Under Article 5 of the Property (NI) Order 1978, the Lands Tribunal has power to modify covenants which “unreasonably impede the enjoyment of land”, so the developer applied to the Tribunal accordingly. The 1978 Order lists seven factors which the Tribunal has to consider, including the purposes for which the covenant was originally imposed, any subsequent change in the character of the neighbourhood and any practical benefit secured by the covenant.

The developer’s expert witness was able to show that the character of the neighbourhood had changed, with a trend away from industrial and manufacturing use and towards retail development. The Tribunal agreed that the original purpose of the covenant was to maintain a supply of industrial land in the Derry area, to foster job creation, and that this purpose was now obsolete, particularly with public focus shifting to job creation in the high-tech sector.

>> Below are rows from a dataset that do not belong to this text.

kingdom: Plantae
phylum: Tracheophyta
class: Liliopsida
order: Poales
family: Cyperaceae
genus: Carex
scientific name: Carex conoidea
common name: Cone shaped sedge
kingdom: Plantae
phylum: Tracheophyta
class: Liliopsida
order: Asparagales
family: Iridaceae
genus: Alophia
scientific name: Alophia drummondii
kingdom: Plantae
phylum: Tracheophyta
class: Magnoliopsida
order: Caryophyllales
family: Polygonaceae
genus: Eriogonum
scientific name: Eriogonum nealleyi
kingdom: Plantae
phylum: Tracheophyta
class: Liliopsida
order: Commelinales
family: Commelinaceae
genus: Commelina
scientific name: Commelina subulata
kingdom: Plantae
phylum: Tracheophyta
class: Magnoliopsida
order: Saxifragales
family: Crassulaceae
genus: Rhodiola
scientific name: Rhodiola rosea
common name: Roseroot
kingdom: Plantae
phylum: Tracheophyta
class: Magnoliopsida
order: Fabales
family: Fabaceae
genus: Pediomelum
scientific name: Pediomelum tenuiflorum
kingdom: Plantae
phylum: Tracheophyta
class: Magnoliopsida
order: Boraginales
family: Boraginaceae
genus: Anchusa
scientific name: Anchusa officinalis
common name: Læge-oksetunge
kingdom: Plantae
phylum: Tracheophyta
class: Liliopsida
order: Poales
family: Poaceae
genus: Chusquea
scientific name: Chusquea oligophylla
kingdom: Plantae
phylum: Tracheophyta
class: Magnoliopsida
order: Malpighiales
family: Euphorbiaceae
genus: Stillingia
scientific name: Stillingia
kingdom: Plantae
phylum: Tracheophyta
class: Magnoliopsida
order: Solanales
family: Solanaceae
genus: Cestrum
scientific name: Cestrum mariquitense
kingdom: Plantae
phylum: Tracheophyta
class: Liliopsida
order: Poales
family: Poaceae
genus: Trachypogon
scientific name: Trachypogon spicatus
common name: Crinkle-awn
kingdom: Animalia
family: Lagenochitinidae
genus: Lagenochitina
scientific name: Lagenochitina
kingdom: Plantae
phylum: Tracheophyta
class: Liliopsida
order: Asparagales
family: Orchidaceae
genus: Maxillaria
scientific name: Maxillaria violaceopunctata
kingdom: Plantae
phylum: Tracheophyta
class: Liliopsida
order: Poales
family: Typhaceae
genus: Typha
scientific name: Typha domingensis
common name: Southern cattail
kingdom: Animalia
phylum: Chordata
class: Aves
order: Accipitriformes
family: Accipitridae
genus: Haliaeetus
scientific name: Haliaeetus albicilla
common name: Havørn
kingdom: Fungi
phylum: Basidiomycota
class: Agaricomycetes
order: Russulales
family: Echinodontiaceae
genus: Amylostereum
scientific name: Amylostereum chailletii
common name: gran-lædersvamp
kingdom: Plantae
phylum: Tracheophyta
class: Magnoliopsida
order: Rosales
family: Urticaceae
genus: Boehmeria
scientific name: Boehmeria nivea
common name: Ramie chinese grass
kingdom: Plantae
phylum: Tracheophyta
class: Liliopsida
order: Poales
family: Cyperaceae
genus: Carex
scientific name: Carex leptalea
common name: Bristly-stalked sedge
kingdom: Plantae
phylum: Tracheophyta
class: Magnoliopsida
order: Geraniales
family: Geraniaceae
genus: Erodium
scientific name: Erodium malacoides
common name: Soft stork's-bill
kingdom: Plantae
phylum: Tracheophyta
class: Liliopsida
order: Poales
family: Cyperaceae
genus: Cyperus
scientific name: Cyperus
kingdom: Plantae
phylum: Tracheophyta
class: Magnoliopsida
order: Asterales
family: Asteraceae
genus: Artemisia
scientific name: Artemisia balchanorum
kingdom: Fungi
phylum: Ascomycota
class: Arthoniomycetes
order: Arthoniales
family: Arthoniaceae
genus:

While the freeholder protested that the development might have an adverse impact on traffic flows within the estate and on capital and rental values, it did not adduce any supporting evidence. The Tribunal was not persuaded that the freeholder would lose any practical benefit, were the covenant to be modified, particularly since it had already allowed office use and a cinema complex nearby.

The decision sounds a hopeful note to developers: many former industrial sites are still held under similar leases. Armed with sufficient evidence of a change in the area’s character, a developer holding the relevant statutory consents might well persuade the Tribunal to modify or extinguish the relevant covenants.